**Your tasks:**
• A. Reproduce the passage of the wheelbuilding measurement guide between "But first, before" and "is spoke length?", inclusive.
• B. Extend the wheelbuilding measurement guide, picking up right after its last sentence.

**Quoted passage:**

Measurements for wheelbuilding
- Taking your own measurements with confidence -

Some sound measuring advice to make your wheelbuilding process more relaxed.

“Garbage in, garbage out.” You probably heard this one before and it sure applies well for wheel building. Mild interpretation would be that the results will be incorrect if the input is of poor quality. So to avoid costly measurement errors, use good quality measurement tools and follow some advice below.

ABOUT SPOKE

But first, before taking any measurements, let us look at the technical drawing of a spoke below. When speaking about spoke length, one refers to inner, not outer length. That said, take a closer look at the L that represents the total spoke length, which is measured from the tip of the thread to the inner side of the 90 degree bend.

Measure spoke length. What is spoke length
Measuring the spoke length. What is spoke length?

This is considered a regular, also called J-bend spoke. However, spoke angle, marked as A, can vary. The other variation of the spoke angle represents straight pull spokes, with A being 0 degrees. Also another thing to consider is spoke gauge, also known as thickness (or a diameter of a spoke) that would inevitably influence the nipple and hub choice. Because it is more often than not expressed in terms of wire gauges, you won’t find it in metric unit, but in sizes like 14 (2,0mm) or 15 (1.8mm).

There are quite a few spoke shape varieties. Not to get confused with too many details, lets just mention straight gauge spokes that have equal thickness along all their length, single butted spoke that are thicker at the hub end and double butted spokes that taper only in the middle part.

**Raw data:**

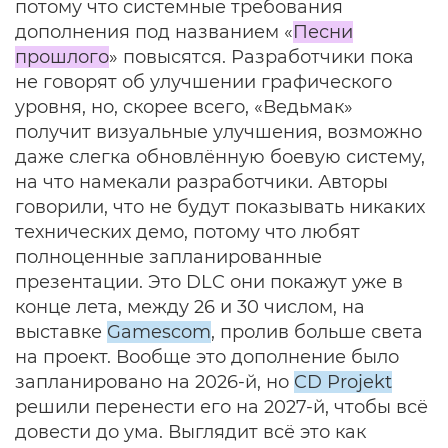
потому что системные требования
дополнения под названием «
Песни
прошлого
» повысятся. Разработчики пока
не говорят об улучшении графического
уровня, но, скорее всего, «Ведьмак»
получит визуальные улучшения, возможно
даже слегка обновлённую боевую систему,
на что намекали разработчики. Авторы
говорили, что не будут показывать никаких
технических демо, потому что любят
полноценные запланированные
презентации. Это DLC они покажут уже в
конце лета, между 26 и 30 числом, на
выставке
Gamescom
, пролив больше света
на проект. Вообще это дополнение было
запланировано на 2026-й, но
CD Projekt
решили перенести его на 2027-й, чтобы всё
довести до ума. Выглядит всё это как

==

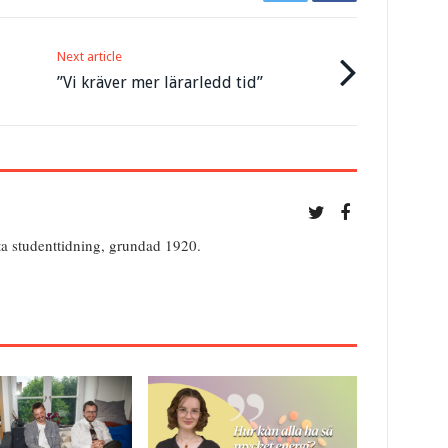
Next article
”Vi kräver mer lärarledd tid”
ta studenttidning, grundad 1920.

---

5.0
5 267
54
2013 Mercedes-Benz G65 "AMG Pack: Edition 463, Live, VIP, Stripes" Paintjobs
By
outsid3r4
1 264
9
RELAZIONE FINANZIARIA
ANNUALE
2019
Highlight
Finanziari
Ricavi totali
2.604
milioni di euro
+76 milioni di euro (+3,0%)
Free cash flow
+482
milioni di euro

**Task-by-task outputs:**
• A.
But first, before taking any measurements, let us look at the technical drawing of a spoke below. When speaking about spoke length, one refers to inner, not outer length. That said, take a closer look at the L that represents the total spoke length, which is measured from the tip of the thread to the inner side of the 90 degree bend.

Measure spoke length. What is spoke length
Measuring the spoke length. What is spoke length?

• B.
Measure spoke length. What is spoke length
Modern, bladed aero straight pull spoke

When dealing with bladed (aero) spokes, be also aware that they have more pronounced aero shape at the middle section which makes them incompatible with some standard hubs that do not have holes prepared and drilled for these wide blades.

MEASURING THE HUB

When it comes to classical hub with J-bend spokes, only five (5) measurements are really important. According to Damon Rinard’s terminology they are dL, dR, S, WL and WR as seen below.

Measuring the hub for wheelbuilding process. Bike hub dimensions.
Note: A + WL + WR + D = O.L.D (Over locknut dimension)

dL, dR

Although dL and dR are usually called flange diameter (left and right respectively), they do NOT stand for outer flange diameter. Flange diameter, also known as Pitch circle diameter (PCD), is measured between centres of opposite spoke holes of the same hub flange. Best tool for determine that is by using caliper gauge and spread it between centres of the opposite spoke holes.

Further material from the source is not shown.